The figures come from an annual Decc survey of 1,981 UK adults, known as the Public Attitudes Tracker.

Decc did not identify the reason behind this increasing confidence, but domestic renewable energy provided almost one fifth of the UK’s electricity in 2014 – a new record – while the UK’s energy consumption has also fallen by 5% since 2013.

In the same vein, the number of respondents expressing concern about sharp energy-price rises fell 6% year-on-year, although it remained relatively high at 79%.

People are also less concerned about the UK becoming too dependent on energy from other countries (72% down from 80%).

Clean energy

Support for renewable energy held firm at 78% – very similar to the last two years. 71% of people strongly or slightly agreed that renewables provided economic benefits to the UK, while just 6% disagreed.

Figures released earlier today by the REA appeared to back these figures up, with the onshore wind sector alone adding £900m to the economy, with 30% of this directly benefiting local areas.

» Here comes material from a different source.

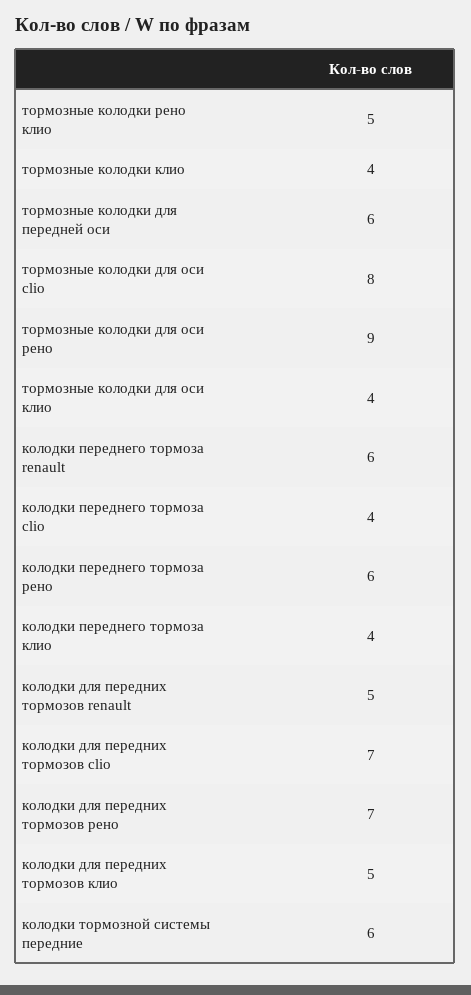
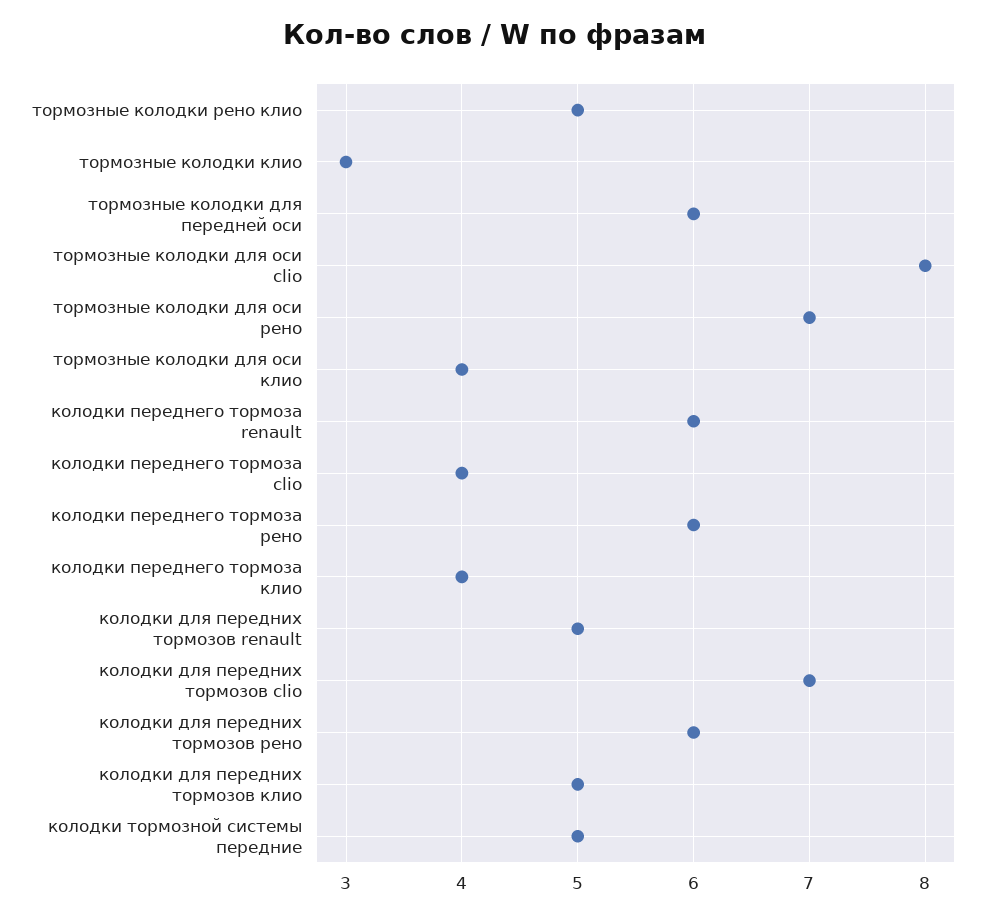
тормозные колодки клио: 4 -> 3
тормозные колодки для оси рено: 9 -> 7
колодки для передних тормозов рено: 7 -> 6
колодки тормозной системы передние: 6 -> 5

The widespread public support for the sector appears to be at odds with the election promises of the Conservatives – the party most likely to form a government in May. The Tory manifesto pledges to remove new subsidy support for onshore wind.

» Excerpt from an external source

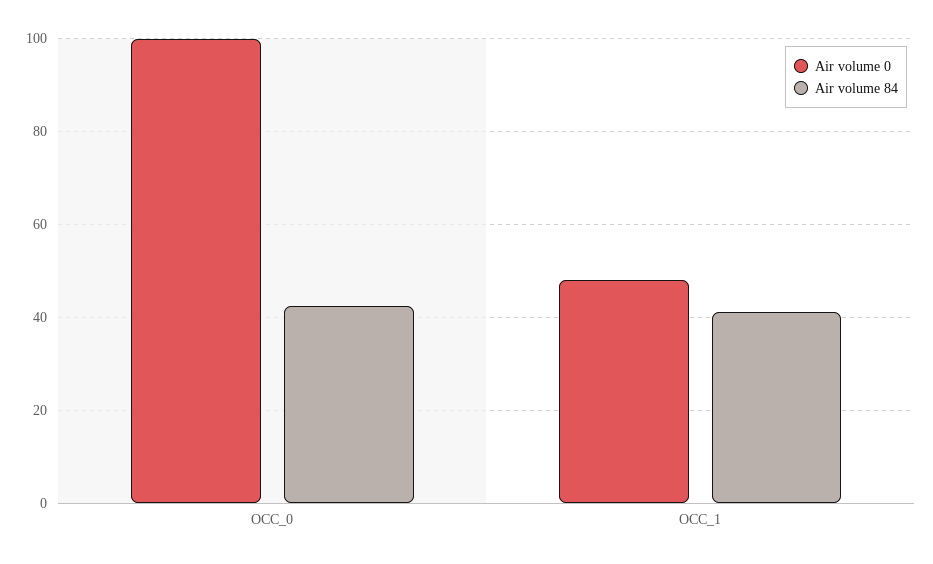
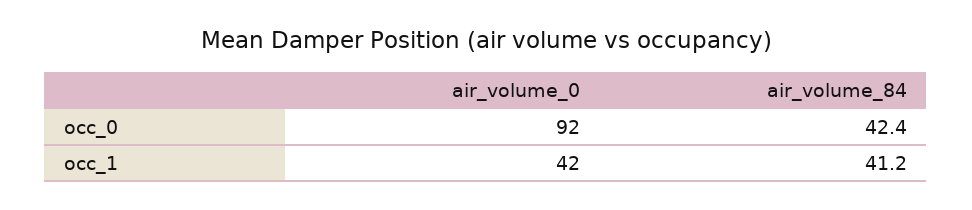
Air volume 0, OCC_0: 100 -> 92
Air volume 0, OCC_1: 48 -> 42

A recent poll of REA members revealed that 95% of them feel they have been failed by the main parties’ election campaigns so far.

Alternative technologies

Support for nuclear stands at 39%, while 24% of the public support fracking. Respondents demonstrated either an absence of knowledge or an indifference towards fracking in particular, with almost half neither supporting nor opposing.

Just 38% of people were familiar with carbon capture and storage (CCS), although 52% of those that were, supported it. All three major parties have backed the technology as an important way of decarbonising heavy industry.


The proportion of respondents who own smart meters has trebled since March 2012, and now stands at 18%.

However this percentage indicates a long way to go to reach the Government’s target of installing smart meters in 53m homes and small business by 2020.  MPs recently warned that the £11bn plan was running out of time, and in danger of becoming a ‘costly failure‘.